Once captured, Briony feels guilt for instilling hope in Rory and the others, as she thinks that the prophecy tastes “like ash in her mouth, like betrayal. How many times had she told Rory he was the one. How many times had she promised her people that the war would stop on the day of the eclipse and that Rory would bring them together in peace?” (52). Briony built Rory’s hope that he was the person who would stop the war and prevent further bloodshed and suffering, and instead Rory died, leaving Briony to grapple with her role in building the mythos around Rory, a hope that now rings false.


Briony’s love for and loyalty to Rory motivated her throughout the war with Bomard, informing her relationship with herself, her family, and her country. That Briony is asked to sacrifice her own success for Rory is evidence of the sexism built into her kingdom’s political system, as only a male heir can inherit her father’s throne. Though Briony makes Rory look exceptional at the expense of herself, she notes that this loyalty damages her relationship with her father Jacquel, thinking, “She never forgave her father for that, not even in his death” (5). She loves her brother and her father, but the loyalty they expect from her is detrimental to their relationships and the love she feels for them.

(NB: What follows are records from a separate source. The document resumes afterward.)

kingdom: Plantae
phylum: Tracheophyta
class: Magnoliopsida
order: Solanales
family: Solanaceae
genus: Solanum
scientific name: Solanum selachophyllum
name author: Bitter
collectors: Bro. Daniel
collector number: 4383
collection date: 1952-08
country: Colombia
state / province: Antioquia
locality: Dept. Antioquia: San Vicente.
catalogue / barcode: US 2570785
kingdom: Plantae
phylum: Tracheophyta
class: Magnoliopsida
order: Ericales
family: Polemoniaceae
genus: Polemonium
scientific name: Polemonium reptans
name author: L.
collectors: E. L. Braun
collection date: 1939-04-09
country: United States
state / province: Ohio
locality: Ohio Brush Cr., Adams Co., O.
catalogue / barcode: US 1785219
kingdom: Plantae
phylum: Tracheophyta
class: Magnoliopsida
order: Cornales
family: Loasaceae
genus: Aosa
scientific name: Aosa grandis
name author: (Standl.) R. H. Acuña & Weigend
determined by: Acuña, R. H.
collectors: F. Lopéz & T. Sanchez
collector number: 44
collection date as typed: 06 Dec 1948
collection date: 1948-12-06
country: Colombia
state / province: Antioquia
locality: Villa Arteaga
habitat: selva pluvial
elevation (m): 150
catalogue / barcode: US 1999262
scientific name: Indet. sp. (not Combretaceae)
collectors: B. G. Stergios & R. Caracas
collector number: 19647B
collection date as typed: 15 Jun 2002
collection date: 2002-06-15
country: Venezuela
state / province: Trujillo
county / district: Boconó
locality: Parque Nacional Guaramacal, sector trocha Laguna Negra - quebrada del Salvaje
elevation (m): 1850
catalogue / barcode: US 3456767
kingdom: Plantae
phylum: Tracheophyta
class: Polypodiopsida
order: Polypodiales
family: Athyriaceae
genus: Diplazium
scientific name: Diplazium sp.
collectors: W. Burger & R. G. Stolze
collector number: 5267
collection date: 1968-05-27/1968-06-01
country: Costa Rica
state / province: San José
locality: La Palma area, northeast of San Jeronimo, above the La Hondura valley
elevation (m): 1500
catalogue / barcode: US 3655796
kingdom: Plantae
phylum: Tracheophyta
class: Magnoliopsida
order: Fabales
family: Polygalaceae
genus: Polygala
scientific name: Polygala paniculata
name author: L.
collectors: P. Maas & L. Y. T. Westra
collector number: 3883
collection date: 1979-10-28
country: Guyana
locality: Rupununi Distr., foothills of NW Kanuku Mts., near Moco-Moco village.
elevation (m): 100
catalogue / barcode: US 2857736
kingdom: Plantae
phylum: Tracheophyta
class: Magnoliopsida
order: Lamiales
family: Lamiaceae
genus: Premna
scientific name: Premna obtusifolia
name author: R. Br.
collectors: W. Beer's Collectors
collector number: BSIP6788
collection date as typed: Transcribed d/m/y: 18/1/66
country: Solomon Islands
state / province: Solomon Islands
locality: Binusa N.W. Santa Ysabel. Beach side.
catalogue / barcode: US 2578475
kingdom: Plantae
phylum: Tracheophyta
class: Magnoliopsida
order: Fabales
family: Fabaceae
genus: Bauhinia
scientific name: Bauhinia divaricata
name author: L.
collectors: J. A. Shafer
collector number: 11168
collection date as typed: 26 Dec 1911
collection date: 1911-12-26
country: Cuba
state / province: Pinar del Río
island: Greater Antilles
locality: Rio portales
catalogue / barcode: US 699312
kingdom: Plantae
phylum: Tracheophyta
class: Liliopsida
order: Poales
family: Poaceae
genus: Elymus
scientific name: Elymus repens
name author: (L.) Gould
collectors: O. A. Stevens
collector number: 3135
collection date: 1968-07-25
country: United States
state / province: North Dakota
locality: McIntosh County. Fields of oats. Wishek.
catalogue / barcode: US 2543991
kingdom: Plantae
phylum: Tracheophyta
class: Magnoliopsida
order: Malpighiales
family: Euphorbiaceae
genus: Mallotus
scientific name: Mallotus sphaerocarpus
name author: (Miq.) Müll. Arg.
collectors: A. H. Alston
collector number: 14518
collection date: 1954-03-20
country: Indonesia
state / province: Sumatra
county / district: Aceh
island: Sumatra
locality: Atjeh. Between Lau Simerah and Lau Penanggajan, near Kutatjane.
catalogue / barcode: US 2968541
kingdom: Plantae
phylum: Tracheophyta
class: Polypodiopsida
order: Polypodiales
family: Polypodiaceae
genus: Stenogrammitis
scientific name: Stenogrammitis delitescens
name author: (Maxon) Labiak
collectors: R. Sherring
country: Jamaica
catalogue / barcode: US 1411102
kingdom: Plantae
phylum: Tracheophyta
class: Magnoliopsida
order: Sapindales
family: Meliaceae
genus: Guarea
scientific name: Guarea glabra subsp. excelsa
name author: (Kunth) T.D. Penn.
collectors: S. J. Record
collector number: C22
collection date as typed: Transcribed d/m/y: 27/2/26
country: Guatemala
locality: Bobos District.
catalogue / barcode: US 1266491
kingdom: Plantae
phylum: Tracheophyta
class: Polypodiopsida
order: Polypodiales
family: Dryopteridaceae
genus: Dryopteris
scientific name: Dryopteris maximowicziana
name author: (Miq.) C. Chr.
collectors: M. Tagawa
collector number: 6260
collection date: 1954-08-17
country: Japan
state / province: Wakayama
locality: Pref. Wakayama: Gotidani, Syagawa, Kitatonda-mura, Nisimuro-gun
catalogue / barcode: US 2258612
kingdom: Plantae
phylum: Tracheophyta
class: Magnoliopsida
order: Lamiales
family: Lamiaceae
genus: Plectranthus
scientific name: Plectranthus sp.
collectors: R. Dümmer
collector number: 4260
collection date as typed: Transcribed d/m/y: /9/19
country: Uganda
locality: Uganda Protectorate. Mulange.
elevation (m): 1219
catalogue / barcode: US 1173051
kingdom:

Though Bomard’s imperial occupation of Evermore will soon take Sexual Violence as a Mechanism of Oppression to a new level, Briony’s life as a princess of Eversun demonstrates that the sexual oppression of women for political ends is nothing new. After the war with Bomard, she realizes that “aside from two cousins, she was the only woman left in the Rosewood line who could be offered as a human sacrifice to a political marriage. Rory probably couldn’t hold that thought in his head, but a political marriage would go a long way in restoring trust” (11). Briony’s use of the phrase “human sacrifice” indicates how she views her role in Evermore: She is a commodity to be used and bartered for the good of the country without a care for her own wellbeing. She doesn’t have the power in Evermore to create a new destiny for herself, because she is not male and not the heir to the throne. When the women in the Trow dungeon offer Briony their allegiance, she’s shocked, thinking, “She’d never received sworn allegiance from anyone but Anna. All allegiance was given to the king and his male heir in Evermore” (50). Evermore has a patriarchal ruling structure, and Briony’s role as princess is ceremonial or symbolic, as all she can do politically to help Evermore is marry a Bomardi. Though Briony is physically powerless in the dungeon, she begins to gain power as the women look to her as a leader.